**QUOTED TEXT**
○ ○ ○

Because local man St Declan was on the job, converting the Irish to Christianity, before St Patrick plucked his first shamrock from the ground.

Mind you, there is no reference to St Declan in the life of St Patrick, though the stories would suggest they were, at least for a time, contemporaries in the conversion business. But Patrick was hardly likely to give credence to any claim that he wasn’t the first Christian preacher in Ireland, was he?

Some believe that accepting others brought Christianity to Ireland before Patrick would damage his legacy. And Patrick himself may have shared that view.

But there is a fair amount of evidence to back up Declan’s claim to have predated Patrick in bringing Christianity to Ireland and that Patrick was well aware of the goings on in Munster and left it to the locals to do the converting there.

A 14th-century manuscript suggests that Munster was entrusted to St Ailbe by St Patrick.

St Declan was, at the very least, a close associate of Ailbe, who was Tipperary-born.

Both travelled to Rome where they were ordained as bishops.

And Declan, already a prince of the Déise tribe, is said to have got to work converting the people on his return.

It is believed that he set up his church where the 12th-century “cathedral” and round tower now stand.

His supposed burial site, the oratory, is nearby, as is the holy well.

While Dublin, and the rest of the world, celebrates St Patrick on March 17th, in Ardmore, Co Waterford, July 24th is the most important day of the year. It’s the Pattern Day, the word “pattern” coming from patron.

○ ○ ○

**GIVEN EXERCISE 1**
In the passage on St Declan, where were Declan and Ailbe ordained as bishops?

**DATASET ENTRIES**
○ ○ ○

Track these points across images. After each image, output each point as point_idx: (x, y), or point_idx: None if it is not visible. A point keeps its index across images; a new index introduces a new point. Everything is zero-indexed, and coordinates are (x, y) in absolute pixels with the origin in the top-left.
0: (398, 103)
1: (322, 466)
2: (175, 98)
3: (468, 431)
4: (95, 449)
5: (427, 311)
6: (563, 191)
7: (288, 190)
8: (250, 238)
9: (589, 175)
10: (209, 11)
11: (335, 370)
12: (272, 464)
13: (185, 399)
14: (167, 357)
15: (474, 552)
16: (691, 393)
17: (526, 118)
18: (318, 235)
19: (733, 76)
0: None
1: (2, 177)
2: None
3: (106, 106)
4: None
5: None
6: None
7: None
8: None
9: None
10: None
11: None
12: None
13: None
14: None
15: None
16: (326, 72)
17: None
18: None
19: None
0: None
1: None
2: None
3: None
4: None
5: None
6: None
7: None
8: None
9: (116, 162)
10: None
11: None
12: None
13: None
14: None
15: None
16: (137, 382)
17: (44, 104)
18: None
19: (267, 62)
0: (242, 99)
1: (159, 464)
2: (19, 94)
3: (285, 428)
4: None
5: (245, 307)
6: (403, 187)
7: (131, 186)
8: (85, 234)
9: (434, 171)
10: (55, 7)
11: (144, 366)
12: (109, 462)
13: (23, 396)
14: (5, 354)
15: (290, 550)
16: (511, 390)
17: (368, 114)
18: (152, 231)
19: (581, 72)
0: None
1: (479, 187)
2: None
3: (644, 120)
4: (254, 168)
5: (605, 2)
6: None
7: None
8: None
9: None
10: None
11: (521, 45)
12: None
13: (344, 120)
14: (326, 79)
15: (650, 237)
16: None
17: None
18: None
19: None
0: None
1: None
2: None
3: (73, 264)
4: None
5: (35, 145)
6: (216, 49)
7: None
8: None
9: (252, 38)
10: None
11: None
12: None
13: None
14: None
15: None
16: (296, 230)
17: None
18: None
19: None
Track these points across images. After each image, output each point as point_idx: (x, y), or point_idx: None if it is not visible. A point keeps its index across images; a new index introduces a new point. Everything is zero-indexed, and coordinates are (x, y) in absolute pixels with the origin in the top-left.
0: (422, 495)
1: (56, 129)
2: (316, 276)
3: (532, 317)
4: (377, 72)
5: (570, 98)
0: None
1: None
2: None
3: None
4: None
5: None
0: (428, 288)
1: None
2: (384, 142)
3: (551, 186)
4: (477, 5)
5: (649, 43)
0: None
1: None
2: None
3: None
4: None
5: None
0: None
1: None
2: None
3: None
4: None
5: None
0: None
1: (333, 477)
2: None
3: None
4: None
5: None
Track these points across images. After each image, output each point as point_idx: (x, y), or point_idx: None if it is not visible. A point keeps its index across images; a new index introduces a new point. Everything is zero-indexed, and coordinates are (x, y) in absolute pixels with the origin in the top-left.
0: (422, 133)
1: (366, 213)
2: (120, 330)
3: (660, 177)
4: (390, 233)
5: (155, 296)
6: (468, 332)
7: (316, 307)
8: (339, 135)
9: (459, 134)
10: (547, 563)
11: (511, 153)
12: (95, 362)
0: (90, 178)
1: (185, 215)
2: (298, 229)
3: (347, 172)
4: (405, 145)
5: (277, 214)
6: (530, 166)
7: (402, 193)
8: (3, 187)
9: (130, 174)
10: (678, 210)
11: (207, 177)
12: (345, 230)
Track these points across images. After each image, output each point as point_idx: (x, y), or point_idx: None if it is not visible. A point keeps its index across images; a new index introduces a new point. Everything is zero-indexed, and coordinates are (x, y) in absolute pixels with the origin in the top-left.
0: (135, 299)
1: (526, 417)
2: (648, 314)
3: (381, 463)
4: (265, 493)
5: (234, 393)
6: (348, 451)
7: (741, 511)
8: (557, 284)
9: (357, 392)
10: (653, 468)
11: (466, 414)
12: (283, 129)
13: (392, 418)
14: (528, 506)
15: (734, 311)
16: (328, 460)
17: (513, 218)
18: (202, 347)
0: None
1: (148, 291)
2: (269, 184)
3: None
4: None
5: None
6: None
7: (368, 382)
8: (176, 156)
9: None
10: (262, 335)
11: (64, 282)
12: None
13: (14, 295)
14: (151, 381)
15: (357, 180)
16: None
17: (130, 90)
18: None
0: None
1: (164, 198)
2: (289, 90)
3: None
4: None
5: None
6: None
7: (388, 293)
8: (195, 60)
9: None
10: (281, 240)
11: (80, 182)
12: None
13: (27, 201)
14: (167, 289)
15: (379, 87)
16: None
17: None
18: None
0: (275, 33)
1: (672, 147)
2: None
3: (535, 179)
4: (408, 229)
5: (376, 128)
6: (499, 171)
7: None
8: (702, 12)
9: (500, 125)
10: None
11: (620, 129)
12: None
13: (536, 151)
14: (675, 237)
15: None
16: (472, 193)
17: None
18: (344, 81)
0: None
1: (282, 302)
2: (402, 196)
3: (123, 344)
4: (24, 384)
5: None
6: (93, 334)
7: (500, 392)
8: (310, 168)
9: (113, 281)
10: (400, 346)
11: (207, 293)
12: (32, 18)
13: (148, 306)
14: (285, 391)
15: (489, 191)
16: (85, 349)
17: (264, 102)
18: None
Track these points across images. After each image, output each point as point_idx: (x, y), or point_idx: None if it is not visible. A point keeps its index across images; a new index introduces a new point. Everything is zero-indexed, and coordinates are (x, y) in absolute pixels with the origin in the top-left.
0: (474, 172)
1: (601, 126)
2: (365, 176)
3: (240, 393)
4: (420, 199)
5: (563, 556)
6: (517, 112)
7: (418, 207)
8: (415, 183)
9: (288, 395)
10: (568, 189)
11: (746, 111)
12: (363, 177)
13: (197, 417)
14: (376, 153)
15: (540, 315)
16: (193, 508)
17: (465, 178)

○ ○ ○

**GIVEN EXERCISE 2**
Repeat the rows without any change, starting with the first line of the rows and going on through the line with "18: (318, 235)", both included.

**REPLY 1**
In Rome.

**REPLY 2**
Track these points across images. After each image, output each point as point_idx: (x, y), or point_idx: None if it is not visible. A point keeps its index across images; a new index introduces a new point. Everything is zero-indexed, and coordinates are (x, y) in absolute pixels with the origin in the top-left.
0: (398, 103)
1: (322, 466)
2: (175, 98)
3: (468, 431)
4: (95, 449)
5: (427, 311)
6: (563, 191)
7: (288, 190)
8: (250, 238)
9: (589, 175)
10: (209, 11)
11: (335, 370)
12: (272, 464)
13: (185, 399)
14: (167, 357)
15: (474, 552)
16: (691, 393)
17: (526, 118)
18: (318, 235)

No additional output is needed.